In May, Angle said in an interview with The Verge that the AI-powered operating system will give Roombas and other gadgets a “cloud-based home awareness.”

According to him, the technology would allow an air purifier from Aeris, which iRobot acquired last year, to detect when people are in the kitchen and switch on in the living room instead, where its noise would not be disruptive.
When this was first proposed, Angle said, “the notion is an operating system focused on not only activating the functionality of the robot, but doing so in harmony with what’s going on in the house.”
He pointed out that iRobot’s vacuums are already capable of understanding voice instructions to clean particular rooms and responding to 600 Alexa, Google Assistant, and Siri speech requests.
However, he said, “We can know where things is with the new AI-powered operating system, so that if you screwed in a lightbulb, switched on an air purifier, plugged in a toaster, or installed a speaker, the position of such items can be promptly recognised.”
Angle stated, “The barrier to the next level of AI in robotics is not stronger AI, it’s context. The breadth of what we’re doing with iRobot OS is at this higher level of understanding.”
For ten years, he said, people have been able to comprehend the phrase “Go to the kitchen and grab me a drink.”

But it really doesn’t matter whether I comprehend your words if I don’t know where the kitchen is or what a drink looks like.
The basic promise of robotics, which is to reach out and do physical duties in the house, “can only be realised via understanding,”
Amazon, which has dominated the smart home market for the last several years by making it simple for items to link to Amazon Alexa, might benefit greatly from the technology.
Additionally, the operating system could make it possible for the company’s roving Astro home security robot to interact with other gadgets as it moves about the house.
As Amazon takes over the business, Angle is anticipated to remain there.
According to Dave Limp, senior vice president of Amazon Devices, who made the announcement of the acquisition last week: “Over many years, the iRobot team has proven its ability to reinvent how people clean with products that are incredibly practical and inventive, from cleaning when and where customers want while avoiding common obstacles in the home to automatically emptying the collection bin.
Customers like iRobot products, and I’m eager to collaborate with the team to develop ideas that will improve and simplify their lives.
iRobot was established in 1990 and is well known for its robotic vacuum cleaner, Roomba. It generated $1.56 billion in sales last year.
This is Amazon’s fourth-largest transaction to date, after only the $13.7 billion purchase of Whole Foods Market in 2017.
Behind that came Amazon’s $8.45 billion acquisition of Metro-Goldwyn-Mayer and its $3.9 billion purchase of healthcare company One Medical.
Strio was one of Amazon’s four purchases this year.
AI, GlowRoad, One Medical’s primary care facilities, and iRobot.
The business bought five more in 2021: Umbra 3D, Metro-Goldwyn-Mayer, a TV and movie studio, Art19, Wickr, and Veeqo.
But iRobot’s announcement of a large loss for the second consecutive quarter was made only one week before to the announcement of Amazon’s purchase of the firm.
Although the company’s sales in the quarter exceeded $121 billion, it nonetheless posted a $2 billion loss as it continued to control expenses.
Many of the losses were attributable to growth during the sales flurry it encountered at the beginning of COVID.
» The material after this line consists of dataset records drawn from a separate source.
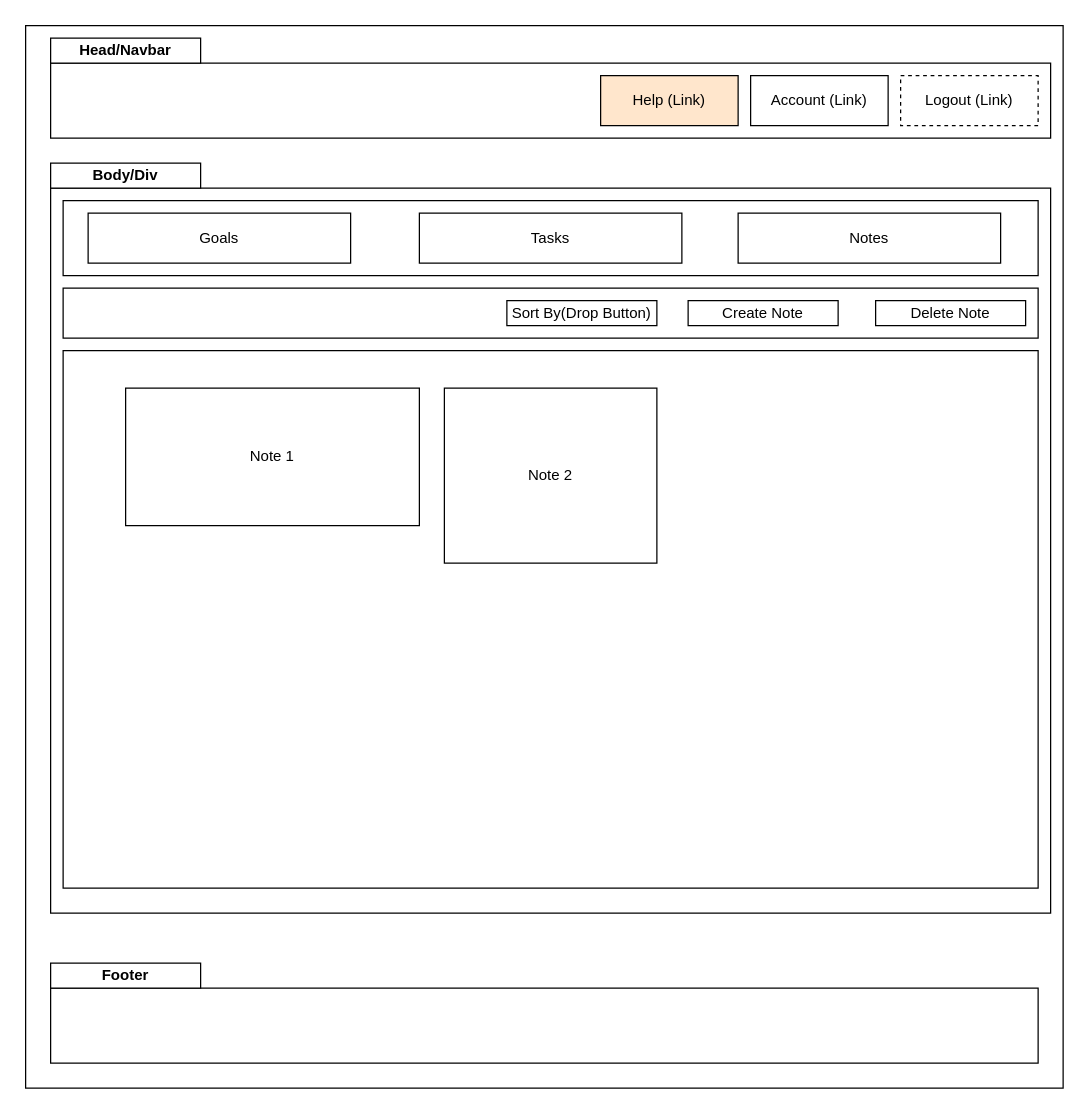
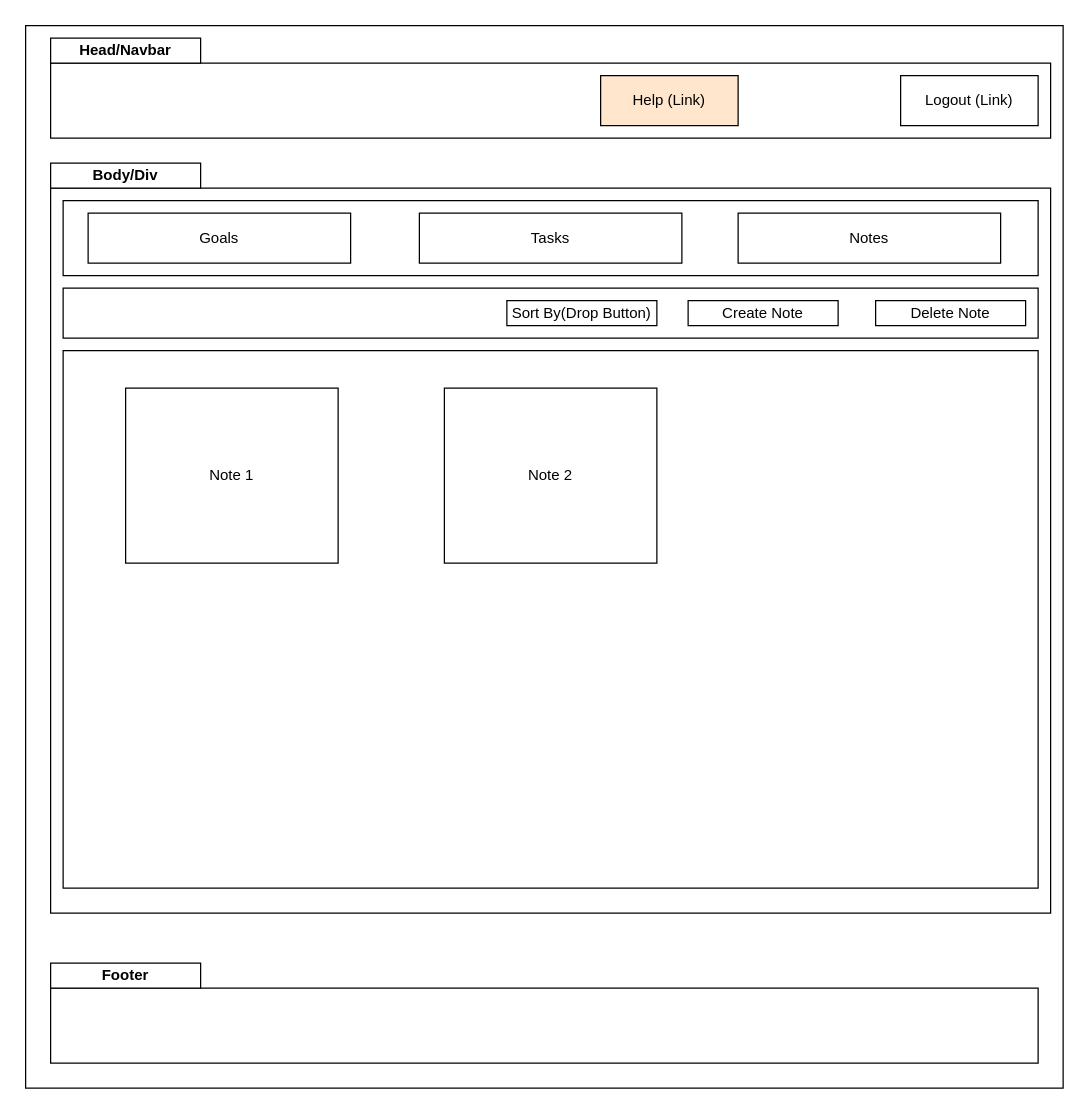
  <mxCell id="0" />
  <mxCell id="1" parent="0" />
  <mxCell id="2" value="" style="rounded=0;whiteSpace=wrap;html=1;" parent="1" vertex="1"><mxGeometry x="20" y="20" width="830" height="850" as="geometry" /></mxCell>
  <mxCell id="3" value="" style="rounded=0;whiteSpace=wrap;html=1;" parent="1" vertex="1"><mxGeometry x="40" y="50" width="800" height="60" as="geometry" /></mxCell>
  <mxCell id="4" value="&lt;b&gt;Head/Navbar&lt;/b&gt;" style="rounded=0;whiteSpace=wrap;html=1;" parent="1" vertex="1"><mxGeometry x="40" y="30" width="120" height="20" as="geometry" /></mxCell>
- <mxCell id="5" value="Logout&amp;nbsp;(Link)" style="rounded=0;whiteSpace=wrap;html=1;dashed=1;" parent="1" vertex="1"><mxGeometry x="720" y="60" width="110" height="40" as="geometry" /></mxCell>
- <mxCell id="6" value="Account&amp;nbsp;(Link)" style="rounded=0;whiteSpace=wrap;html=1;" parent="1" vertex="1"><mxGeometry x="600" y="60" width="110" height="40" as="geometry" /></mxCell>
+ <mxCell id="5" value="Logout&amp;nbsp;(Link)" style="rounded=0;whiteSpace=wrap;html=1;" parent="1" vertex="1"><mxGeometry x="720" y="60" width="110" height="40" as="geometry" /></mxCell>
  <mxCell id="7" value="" style="rounded=0;whiteSpace=wrap;html=1;" parent="1" vertex="1"><mxGeometry x="40" y="150" width="800" height="580" as="geometry" /></mxCell>
  <mxCell id="8" value="&lt;b&gt;Body/Div&lt;/b&gt;" style="rounded=0;whiteSpace=wrap;html=1;" parent="1" vertex="1"><mxGeometry x="40" y="130" width="120" height="20" as="geometry" /></mxCell>
  <mxCell id="9" value="" style="rounded=0;whiteSpace=wrap;html=1;" parent="1" vertex="1"><mxGeometry x="50" y="160" width="780" height="60" as="geometry" /></mxCell>
  <mxCell id="10" value="Goals" style="rounded=0;whiteSpace=wrap;html=1;" parent="1" vertex="1"><mxGeometry x="70" y="170" width="210" height="40" as="geometry" /></mxCell>
  <mxCell id="11" value="Tasks" style="rounded=0;whiteSpace=wrap;html=1;" parent="1" vertex="1"><mxGeometry x="335" y="170" width="210" height="40" as="geometry" /></mxCell>
  <mxCell id="12" value="Notes" style="rounded=0;whiteSpace=wrap;html=1;" parent="1" vertex="1"><mxGeometry x="590" y="170" width="210" height="40" as="geometry" /></mxCell>
  <mxCell id="13" value="" style="rounded=0;whiteSpace=wrap;html=1;" parent="1" vertex="1"><mxGeometry x="50" y="280" width="780" height="430" as="geometry" /></mxCell>
  <mxCell id="14" value="" style="rounded=0;whiteSpace=wrap;html=1;align=left;" parent="1" vertex="1"><mxGeometry x="40" y="790" width="790" height="60" as="geometry" /></mxCell>
  <mxCell id="15" value="&lt;b&gt;Footer&lt;/b&gt;" style="rounded=0;whiteSpace=wrap;html=1;" parent="1" vertex="1"><mxGeometry x="40" y="770" width="120" height="20" as="geometry" /></mxCell>
- <mxCell id="16" value="Note 1" style="rounded=0;whiteSpace=wrap;html=1;" parent="1" vertex="1"><mxGeometry x="100" y="310" width="235" height="110" as="geometry" /></mxCell>
+ <mxCell id="16" value="Note 1" style="rounded=0;whiteSpace=wrap;html=1;" parent="1" vertex="1"><mxGeometry x="100" y="310" width="170" height="140" as="geometry" /></mxCell>
  <mxCell id="17" value="Help&amp;nbsp;(Link)" style="rounded=0;whiteSpace=wrap;html=1;fillColor=#ffe6cc;" parent="1" vertex="1"><mxGeometry x="480" y="60" width="110" height="40" as="geometry" /></mxCell>
  <mxCell id="18" value="&amp;nbsp;" style="rounded=0;whiteSpace=wrap;html=1;align=left;" parent="1" vertex="1"><mxGeometry x="50" y="230" width="780" height="40" as="geometry" /></mxCell>
  <mxCell id="19" value="Note 2" style="rounded=0;whiteSpace=wrap;html=1;" parent="1" vertex="1"><mxGeometry x="355" y="310" width="170" height="140" as="geometry" /></mxCell>
  <mxCell id="20" value="Create Note" style="rounded=0;whiteSpace=wrap;html=1;" parent="1" vertex="1"><mxGeometry x="550" y="240" width="120" height="20" as="geometry" /></mxCell>
  <mxCell id="21" value="Delete Note" style="rounded=0;whiteSpace=wrap;html=1;" vertex="1" parent="1"><mxGeometry x="700" y="240" width="120" height="20" as="geometry" /></mxCell>
  <mxCell id="22" value="Sort By(Drop Button)" style="rounded=0;whiteSpace=wrap;html=1;" vertex="1" parent="1"><mxGeometry x="405" y="240" width="120" height="20" as="geometry" /></mxCell>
However, the loss was lower than the $3.8 billion loss the business reported for the first quarter of this year.
That loss, which was the first since 2015, was exacerbated by a significant write-down on their Rivian electric car business.
Although Amazon’s shares fell more than 1% again on Tuesday and are now down 17.7% over the last year, they did rise by 12 percent in after-hours trade.